About the Eyebetes Foundation:
Eyebetes Foundation is an accredited charitable foundation working to reduce the incidence and prevalence of Diabetes and Blindness. The Foundation conducts large charitable Diabetes and Blindness – Eyebetes events at areas of mass congregation. Eyebetes Foundation has 3 main objectives, research, to understand the Indian Diabetic to structure awareness, preventative and treatment strategies to achieve maximum impact, creating awareness about diabetes and blindness with an aim to prevent the potential epidemic of blindness from diabetes and free screening of blood pressure, blood sugar, vision assessment and retinal examination using state of the art technology. Eyebetes is pursuing research in artificial intelligence with Microsoft who has partnered with them to develop and enhance artificial intelligence to improve patient care.
The foundation has screened more than 1,00,000 people for FREE since 2016 and distributed more than 1.4 million educational leaflets regarding diabetes and blindness.

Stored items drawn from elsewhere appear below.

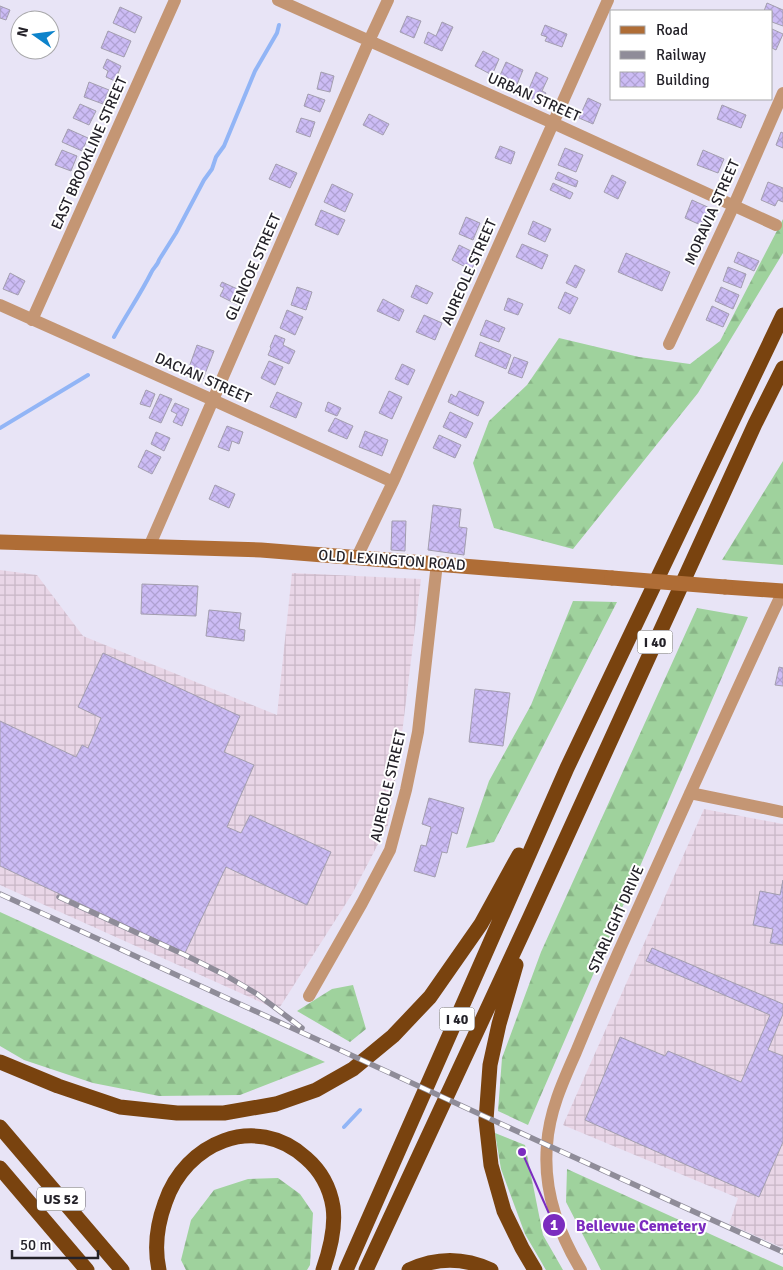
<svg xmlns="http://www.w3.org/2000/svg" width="783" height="1270" viewBox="0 0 783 1270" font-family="Signika,sans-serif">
<defs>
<pattern id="industrial-grid" width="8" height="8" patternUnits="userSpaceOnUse" patternTransform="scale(1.25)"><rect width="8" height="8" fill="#e9d6e7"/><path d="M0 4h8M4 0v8" fill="none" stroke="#c8b7c6"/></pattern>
<pattern id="forest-firs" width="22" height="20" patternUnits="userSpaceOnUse" patternTransform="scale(1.25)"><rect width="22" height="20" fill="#9fd29d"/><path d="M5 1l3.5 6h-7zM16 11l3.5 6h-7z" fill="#89b487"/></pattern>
<pattern id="building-cross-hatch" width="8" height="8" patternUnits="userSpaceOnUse" patternTransform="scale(1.25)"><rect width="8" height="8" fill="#ccbcf5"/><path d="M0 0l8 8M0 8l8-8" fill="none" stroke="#afa1d2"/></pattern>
</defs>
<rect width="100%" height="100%" fill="#e8e4f6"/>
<path fill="url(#industrial-grid)" d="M0,570L37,575L83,636L277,715L292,573L421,579L400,750L388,825L352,894L278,1010L0,885Z
M704,809L783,824V1248L729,1224L738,1198L563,1125Z"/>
<path fill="url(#forest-firs)" d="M783,219V253L698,393L573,549L494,528L473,463L489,421L527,385L559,338L639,357L690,364L720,341Z
M783,461V565L722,560Z
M573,601L617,602L494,842L466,848L489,781L531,705Z
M697,608L748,617L528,1125L498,1111L502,1058L541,952Z
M0,912L35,928L325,1062L240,1095L159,1096L93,1083L24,1060L0,1046Z
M353,985L366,1029L350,1042L297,1011L332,989Z
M495,1133L525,1145L543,1235L563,1270H546L525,1234L501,1169Z
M567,1169L783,1267V1270H601L566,1202Z
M278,1178L300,1194L313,1213L310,1265L307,1270H186L181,1260L191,1220L214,1190L248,1179Z"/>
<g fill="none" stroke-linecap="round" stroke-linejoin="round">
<path stroke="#92b5f6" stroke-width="4" d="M114,337C126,315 140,295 151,273C153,268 158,265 159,260L176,233L204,180L212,169L216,157L224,146L255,71L277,33L279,25
M0,428L88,375
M344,1127L360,1110"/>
</g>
<path fill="url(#building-cross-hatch)" stroke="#a39eaf" d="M767,3L783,10V26L772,22V11H764Z
M0,6L10,10L6,20L0,18Z
M120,7L142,17L135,33L113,23Z
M407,16L421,21L414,38L400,32Z
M442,22L453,27L442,51L424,43L428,32L436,36Z
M545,25L567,34L562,47L545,41L547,37L541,35Z
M772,29L783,34L776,50L772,48Z
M108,31L131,41L124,57L101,48Z
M483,51L499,59L492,75L475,66Z
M107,59L121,66L115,81L106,77L108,71L103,68Z
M506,62L523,70L516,87L498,80Z
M321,72L334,76L330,92L317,89Z
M536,72L548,78L542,91L546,93L541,103L526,96Z
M89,82L109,90L103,104L84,97Z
M308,94L325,100L320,112L304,106Z
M588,98L601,104L593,124L579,118Z
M80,104L96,111L89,125L73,118Z
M722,105L746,115L741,128L717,119Z
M369,114L389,124L383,135L363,125Z
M301,118L315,122L310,137L296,132Z
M68,129L88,138L82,151L62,142Z
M781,132L783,133V148L776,145Z
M500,146L515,152L511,164L495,158Z
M565,148L583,155L576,172L558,165Z
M62,150L77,156L71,171L55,165Z
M703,150L724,159L718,173L697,165Z
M276,164L297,173L290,188L269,179Z
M558,172L578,181L576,187L555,179Z
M612,175L626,182L618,199L604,192Z
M768,182L783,188V202L778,200L775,206L761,200Z
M553,183L573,193L570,199L550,190Z
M332,184L353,194L345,212L324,202Z
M692,200L712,209L705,227L685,218Z
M321,210L345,220L338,235L315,225Z
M466,217L480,223L473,240L459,234Z
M533,221L551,229L545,242L528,234Z
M522,244L548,255L542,269L516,257Z
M459,245L479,255L471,270L452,260Z
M738,252L759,261L754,271L734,262Z
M626,253L670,272L662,291L618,272Z
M575,265L585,270L576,288L566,283Z
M728,267L746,274L741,288L723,281Z
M10,273L25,281L18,295L3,289Z
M222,282L244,292L238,305L220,296L224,288L220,286Z
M416,285L433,293L427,304L411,297Z
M297,287L312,292L306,310L291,305Z
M721,287L739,295L733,309L715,301Z
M565,292L578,298L570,314L558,308Z
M508,298L523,304L518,315L504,310Z
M383,299L404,310L399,321L377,311Z
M712,306L729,314L723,327L706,320Z
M287,310L303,317L295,335L280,328Z
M424,315L442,323L435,340L416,332Z
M486,320L505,328L499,342L480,335Z
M275,335L285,339L283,345L295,351L289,364L268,355L271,348L270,347Z
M480,342L511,355L506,369L475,356Z
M197,345L214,351L203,379L187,373Z
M514,357L528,362L522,378L508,373Z
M269,361L283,367L275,385L261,378Z
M402,364L415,370L408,385L395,379Z
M146,390L155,394L150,407L140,404Z
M389,391L402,397L392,419L379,413Z
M459,391L484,402L478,416L448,402L451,394L456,397Z
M277,392L302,403L296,418L270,407Z
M160,394L172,399L161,423L149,418Z
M328,402L341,408L337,416L325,411Z
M175,403L189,409L182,426L173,422L177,414L171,411Z
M450,412L473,423L466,438L443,427Z
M335,418L353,426L347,439L328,431Z
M227,426L243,432L239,444L232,441L229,451L218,447Z
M365,431L388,440L382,456L359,447Z
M156,432L170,438L164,451L151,444Z
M439,435L461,445L455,458L433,448Z
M146,450L161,457L152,474L138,467Z
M215,485L235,494L229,508L209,499Z
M433,505L461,509L459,527L467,528L464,555L428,550Z
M392,521H406L405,551L391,550Z
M142,584L198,586L196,616L141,614Z
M209,610L241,613L239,629L245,630L244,641L206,636Z
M103,653L240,716L224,752L254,765L227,827L241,833L250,815L331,852L307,905L226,867L185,953L0,866V721L76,757L82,745L88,748L101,718L78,707Z
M779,667L783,668V686L775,685Z
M475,689L510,693L503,746L469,742Z
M429,798L464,808L457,834L452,832L447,853L442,852L435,877L414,871L421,845L426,846L431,827L422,824Z
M783,880V945L770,943L773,929L753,925L760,891L780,895Z
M652,948L783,1004V1014L768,1050L783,1056V1142L759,1197L585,1120L620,1037L665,1056L668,1051L741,1082L770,1015L646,961Z"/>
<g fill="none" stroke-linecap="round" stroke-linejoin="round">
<path stroke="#c49674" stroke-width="12" d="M278,0L553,123L776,225
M0,305L213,400L393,482
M32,320L175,0
M669,344L734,205L783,93
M149,547L369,41L388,0
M357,557L393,482L608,0
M690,793L783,812
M309,996L362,903L390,850L406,790L418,732L437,563
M581,1270C558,1232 543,1190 547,1145C549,1112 563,1081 576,1052C590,1018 604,985 619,951C673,831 727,710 783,591"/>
<path stroke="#af6d36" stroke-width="15" d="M0,542L261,550L612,578
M725,587L783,591"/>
<path stroke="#79430f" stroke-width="15" d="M516,965L499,1024L490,1065L486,1120L491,1165L504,1211L522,1248L535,1270
M0,1062L58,1086L120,1107L177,1113H224L276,1104L316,1090L353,1069L393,1036L430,997L481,924L519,855
M0,1127L122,1270
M0,1168L87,1270
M159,1270C154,1247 157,1225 165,1203C185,1143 255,1112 306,1158C321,1171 330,1188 333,1207C336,1228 330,1250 323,1270
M346,1270L567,768L783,315
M366,1270L530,917L755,424L783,368
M409,1270C437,1257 463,1257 491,1270"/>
<g stroke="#8f8c99" stroke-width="5.5">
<path id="rail" d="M0,894L547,1145L783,1252
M59,897L185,955L225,975L257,994L302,1028"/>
</g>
<use href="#rail" stroke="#fff" stroke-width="4" stroke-dasharray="11" stroke-linecap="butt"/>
<path stroke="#af6d36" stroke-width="15" d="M612,578L725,587"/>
</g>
<g text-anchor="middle" stroke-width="4" stroke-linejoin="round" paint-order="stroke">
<g fill="#fff" stroke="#666469" stroke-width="1">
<rect x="637.5" y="630.5" width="35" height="23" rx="4"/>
<rect x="439.5" y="1007.5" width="35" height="23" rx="4"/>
<rect x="37" y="1187.5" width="48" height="23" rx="4"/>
</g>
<g font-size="14" font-weight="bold" fill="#242229">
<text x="655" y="647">I 40</text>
<text x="457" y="1024">I 40</text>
<text x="61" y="1204">US 52</text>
</g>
<g font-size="15" fill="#242229" stroke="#fff">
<text transform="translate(534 97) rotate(24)" y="5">URBAN STREET</text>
<text transform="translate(89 153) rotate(-66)" y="5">EAST BROOKLINE STREET</text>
<text transform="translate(712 212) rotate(-66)" y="5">MORAVIA STREET</text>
<text transform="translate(253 267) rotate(-66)" y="5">GLENCOE STREET</text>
<text transform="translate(469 272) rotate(-66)" y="5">AUREOLE STREET</text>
<text transform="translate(203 378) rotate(24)" y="5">DACIAN STREET</text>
<text transform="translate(392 560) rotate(4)" y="5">OLD LEXINGTON ROAD</text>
<text transform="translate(388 786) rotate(-77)" y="5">AUREOLE STREET</text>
<text transform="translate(616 919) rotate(-66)" y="5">STARLIGHT DRIVE</text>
</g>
</g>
<path fill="none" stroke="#7b2cbf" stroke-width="2" d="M522 1152L554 1225"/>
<g fill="#7b2cbf" stroke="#fff" stroke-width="2">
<circle cx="522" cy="1152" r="5"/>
<circle cx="554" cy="1225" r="12"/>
</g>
<g font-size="15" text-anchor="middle" font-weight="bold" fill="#fff">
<text x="554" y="1230">1</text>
</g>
<g font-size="16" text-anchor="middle" font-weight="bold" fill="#7b2cbf" stroke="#fff" stroke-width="4" stroke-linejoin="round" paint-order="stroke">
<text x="641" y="1231">Bellevue Cemetery</text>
</g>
<rect x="610" y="10" width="162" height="90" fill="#ffffff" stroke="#a7a7a9"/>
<rect x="620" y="26" width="25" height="8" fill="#af6d36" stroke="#a7a7a9"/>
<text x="656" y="35" font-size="15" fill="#242229">Road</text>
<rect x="620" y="51" width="25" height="8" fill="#8f8c99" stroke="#a7a7a9"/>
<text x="656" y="60" font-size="15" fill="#242229">Railway</text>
<rect x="620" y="72" width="25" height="15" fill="url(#building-cross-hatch)" stroke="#a7a7a9"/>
<text x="656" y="85" font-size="15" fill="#242229">Building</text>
<g transform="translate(35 35) rotate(284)"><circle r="24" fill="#ffffff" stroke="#a7a7a9"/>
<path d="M0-4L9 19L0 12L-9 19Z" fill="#0d83cb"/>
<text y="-8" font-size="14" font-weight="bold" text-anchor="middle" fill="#242229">N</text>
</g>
<path d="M12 1250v8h86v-8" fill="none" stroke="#242229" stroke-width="2.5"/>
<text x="20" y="1250" font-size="15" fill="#242229" stroke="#ffffff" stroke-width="4" paint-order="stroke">50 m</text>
</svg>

Eyebetes Foundation and its founder, Dr Nishant Kumar, hold 3 Guinness World records for their charitable work. Most Diabetic Eye Screening in 8 hours, a record they created in 2016 and broke again in 2019 and Most diabetic Kidney disease screening in 8 hours, a record they broke in 2019.
All the 3 Guinness World Records were created during charitable Eyebetes events conducted for tribal diabetics. These tribal diabetics have very limited access to healthcare and for most it was the first time they had their eyes checked for diabetic changes or had a screening test for kidney damage.